2. Republicans hold their own
Targeted House Republicans also maintained a financial advantage over their Democratic challengers. On average, GOP incumbents ended the quarter with more than $1.3 million on hand, compared with $314,000 for their average Democratic challenger.
Of the 33 targeted GOP incumbents in the House, three had more than $2 million on hand. Comparatively five Democratic challengers had more than $1 million, led by Wendy Davis in Texas.
In the first quarter, targeted House Republican incumbents raised an average of $544,000, while their average Democratic challenger raised $263,000.
The top two incumbent Republican fundraisers were once again California Rep. Devin Nunes, who raised $3.9 million, and Texas Rep. Daniel Crenshaw, who raised $2.3 million. Davis topped the Democratic challengers with a $1.2 million haul.
3. Democrats have cash advantage in open seats
In the 13 targeted House seats with no incumbent on the ballot, the average Democratic candidate had an advantage in cash on hand, ending the quarter with nearly $478,000, almost three times the average Republican’s $176,000.
But both parties were fairly even in fundraising during the quarter for open seats, with the average Republican depositing $373,000 while the average Democrat took in $368,000.
4. Trouble signs for incumbents?
Fifteen targeted House members were outraised by their challengers in the first quarter, including 11 Republicans and three Democrats. Michigan independent Rep. Justin Amash was also outraised by two of his GOP opponents and the Democrat in the race. He revealed this week he had “paused” his congressional campaign in February to consider a run for president.
The Republicans who raised less than candidates in the opposite party included Reps. Don Young of Alaska, David Schweikert of Arizona, Scott Tipton of Colorado, Ross Spano of Florida, Steve King of Iowa, Rodney Davis of Illinois, Steve Watkins of Kansas, Ann Wagner of Missouri, Jeff Van Drew of New Jersey, Chip Roy of Texas and Jaime Herrera Buetler of Washington.
On the Democratic side, Reps. Ann Kirkpatrick of Arizona, Collin C. Peterson of Minnesota and Colin Allred of Texas were all outraised by GOP challengers.

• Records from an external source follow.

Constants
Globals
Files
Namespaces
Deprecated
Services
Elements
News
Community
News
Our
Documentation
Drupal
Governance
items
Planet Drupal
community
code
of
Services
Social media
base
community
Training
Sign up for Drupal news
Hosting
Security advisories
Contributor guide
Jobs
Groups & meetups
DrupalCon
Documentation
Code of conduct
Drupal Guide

Allred's opponent, Republican businesswoman Genevieve Collins, put $250,000 of her own money into the campaign; without that, she would have raised about $157,000 less than him. Allred also has a sizable advantage in cash on hand, ending the first quarter with nearly $2.4 million in his campaign account while Collins had $411,000.
5. Primary problems
Some House Republicans are also facing well-funded primary challengers. In Iowa, King, who was removed by GOP leadership from House committees because of racist remarks, was once again outraised by a Democrat and a Republican vying for his seat. GOP state Sen. Randy Feenstra raised $123,000 to King’s $42,000. The 4th District’s primary is set for June 2.
Florida GOP Rep. Ross Spano was also outraised by his primary opponent, Lakeland City Commissioner Scott Franklin. Franklin loaned his campaign $160,000 of his own money, bringing his first quarter fundraising total to $267,000. Spano raised $229,000.
Kentucky GOP Rep. Thomas Massie is not in a battleground district but has recently been in the spotlight for drawing the ire of President Donald Trump. Massie’s primary challenger, lawyer Todd McMurtry, loaned his campaign $135,000, and raised a total of $321,000 for the quarter. But Massie raked in $648,000, and he has a cash-on-hand advantage.
6. Issa tops self-funders
Two dozen House candidates in competitive races contributed to or loaned their campaigns more than $100,000 between January and March. The top self-funder by far was former California GOP Rep. Darrell Issa, who has spent $4.6 million of his own money on his campaign for the 50th District, which is adjacent to his old House seat. Issa was the wealthiest member of Congress when he was in office.
Correction: This story was updated to reflect correct cash on hand totals and averages for candidates who filed preprimary reports in the first quarter.
Herb Jackson and George LeVines contributed to this report.